Dans ce dossier, Apple court cependant peu de risques: il ne détient, avec son système iOS, que 32% du marché des systèmes d’exploitation pour téléphones en Europe, et Bruxelles aurait de la peine à le juger en position dominante. En plus, il n’est pas certain que le futur Digital Markets Act, en consultation auprès des Etats membres, offre au final la possibilité à Bruxelles d’imposer le «sideloading».
Le paiement par téléphone
Le 6 octobre, l’agence Reuters affirmait que la Commission européenne était proche d’imposer une lourde amende à Apple pour son système de paiement, et de le forcer à l’ouvrir à la concurrence. Le point de friction, c’est la puce NFC qui se trouve dans les téléphones. Apple interdit à des apps tierces d’utiliser cette puce pour des paiements sans fil, par exemple, forçant ainsi le service suisse Twint à employer le Bluetooth, moins efficace. Apple se réserve cette puce pour son service Apple Pay. A l’inverse, Google autorise d’autres fournisseurs de services à utiliser la puce NFC installée dans les téléphones Android.
En novembre 2019, Bruxelles ouvrait une enquête préliminaire contre Apple, soupçonné d’entrave à la concurrence. Mais même si une amende et une sanction devaient intervenir – ce qui est loin d’être inéluctable – Apple fera appel. Avec au final des chances de succès et surtout des années de procédure en plus, ce qui permettra à la multinationale d’imposer un peu plus son système Apple Pay, nettement plus utilisé que Google Pay et Samsung Pay.
Les chargeurs
Il y a trois semaines, la Commission européenne réaffirmait son ambition d’imposer un chargeur unique pour les téléphones, avec le port USB-C. Et à nouveau, Apple, qui fait bande à part avec son port Lightning, a dit tout le mal qu’il pensait de cette idée.

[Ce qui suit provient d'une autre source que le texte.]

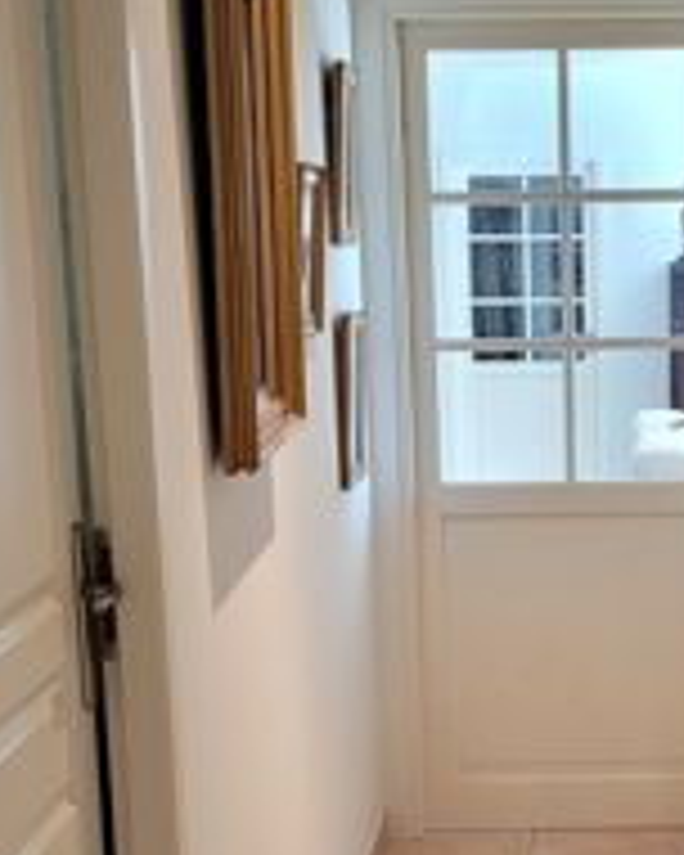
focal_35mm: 71
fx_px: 1797
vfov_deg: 26.5
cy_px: 598
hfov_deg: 21.2
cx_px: 565
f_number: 1.8
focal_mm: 5.4
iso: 320
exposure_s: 1/50
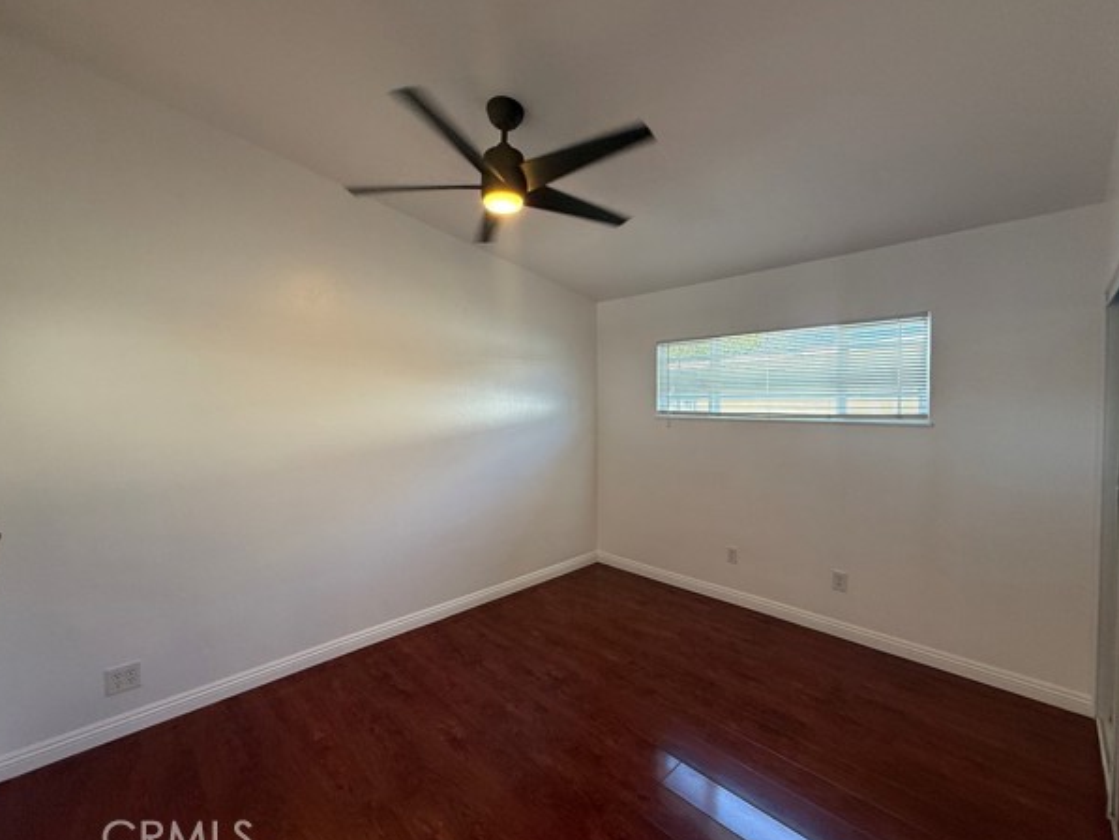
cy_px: 414
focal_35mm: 15
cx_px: 545
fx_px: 485
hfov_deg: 98.1
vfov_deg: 81.8
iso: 200
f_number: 2.2
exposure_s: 1/120
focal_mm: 2.22
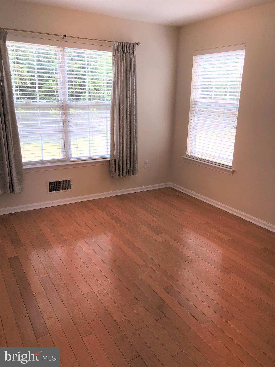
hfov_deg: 49.7
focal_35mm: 28
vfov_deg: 63.4
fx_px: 297
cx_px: 138
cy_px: 184
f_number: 1.8
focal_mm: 3.99
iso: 20
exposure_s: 1/395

Bruxelles espère un texte contraignant «d’ici quelques semestres». Mais sur ce dossier, Apple est serein. L’UE affiche un tel objectif depuis douze ans, sans aucun résultat tangible. Et surtout, il est fort possible que dans quelques années ce ne sera plus l’objet d’un débat, tous les connecteurs ayant disparu au profit de systèmes sans fil, même pour la recharge.